I’m not so sure that Mac’s “argument in entirely secular”. He may not be overtly Catholic or theist but his view strikes me as anti-secular insofar as secularism means that each person is free to decide what the good life is, to choose their own ends and purposes. And, since he comes from a Catholic background, I can’t help but be suspicious about the motives behind his attack on Modernity. Is he being postmodern about ethical claims – or just premodern? It’s just a hunch but the imperative to discover one’s Telos sounds suspiciously like the imperative to discover God’s purpose for your life. A philosophical defense of secularism, I think, would include a defense of individuality and the individual’s right to create their own meaning and purpose, which is pretty much what Mac attacks. It would include a reading of history that says we’ve come to realize that the good life can’t be scripted and it’s not a pre-existing path to be discovered but something more like an achievement.
David:
It’s liberalism, not secularism per se, which says that each person should be free to decide what the good life or what the good is.
MacIntyre comes from a Marxist background as well as a Catholic one.
As a Marxist, he would probably say that a good life involves certain basic conditions, including unalienated labor and community.
As a Marxist, he would also probably say that in contemporary society, most people’s so-called free choices are the result of a false consciousness of what their true good is, manipulated by the media, etc.
Marxism is certain a secular philosophy, but it is not a form of liberalism.
Ryan:
If I remember correctly the anecdote about the Samoan chief was from Malama Meleisea’s book The Making of Modern Samoa: Traditional Authority and Colonial Administration in the Modern History of Samoa, however I cannot check it. To answer your question, the chief was asked by the interviewer about the inconsistency, and the point of the story was that he did not find his positional historical narratives inconsistent, making him a postmodernist of sorts.
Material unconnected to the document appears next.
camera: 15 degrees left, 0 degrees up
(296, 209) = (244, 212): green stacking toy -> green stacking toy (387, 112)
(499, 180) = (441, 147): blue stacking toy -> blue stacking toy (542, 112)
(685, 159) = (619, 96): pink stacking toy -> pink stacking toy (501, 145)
The anecdote is also recounted in Sahlins’ amusing pamphlet “Waiting for Foucault” where he draws a comparison to Fiji where two contradictory statements are not necessarily inconsistent. “They appear to us contradictory […] because we do not know, without much experience, the point of view from which each is made.” He also makes the larger point that this kind of polyphony or heteroglossia within a culture is systematic and not mere cacophony:
“…if in regard to some given event or phenomenon, the women of a community say one thing and the men another, does not the difference in what they are saying express social differences in the construction of gender: their discrepant positions in, and experience of, a certain social universe? If so, there is a non-contradictory way—dare one say, a totalizing way?—of describing the discrepancy. There is some system in and of the differences. Bakhtin did not for a minute suppose that the presence of dissenting voices was unsystematic. What he said was that in combination with the authoritative discourse, such heteroglossia produced a more complex system.”
Thus you can say that though such positional “truths” vary, there is no contradiction from the point of view of a larger cultural system. What this implies for MacIntyre’s coherent narratives I do not know.
About Christian ethics: One can always be a Marxist.